## [EXTRACTED MATERIAL]
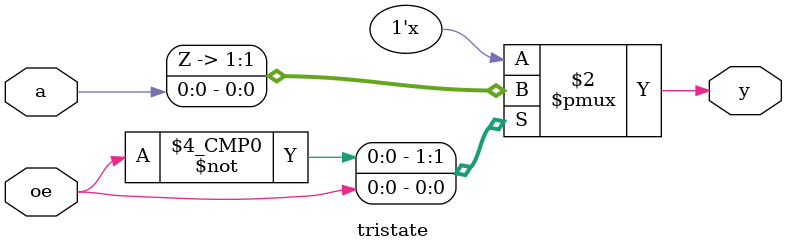
<source format=v>
`timescale 1ns / 1ps
module tristate(
    input oe,
    input a,
    output reg y
    );
	 
	 always @(*)
		begin
		 case (oe)
			0 : y = 1'bZ;
			1 : y = a;
		 endcase
		end

endmodule

</source>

## [ASSIGNMENT]
Your answer must be an exact copy of the records, with every picture left out.

## [EXERCISE OUTPUT]
<source format=v>
`timescale 1ns / 1ps
module tristate(
    input oe,
    input a,
    output reg y
    );
	 
	 always @(*)
		begin
		 case (oe)
			0 : y = 1'bZ;
			1 : y = a;
		 endcase
		end

endmodule

</source>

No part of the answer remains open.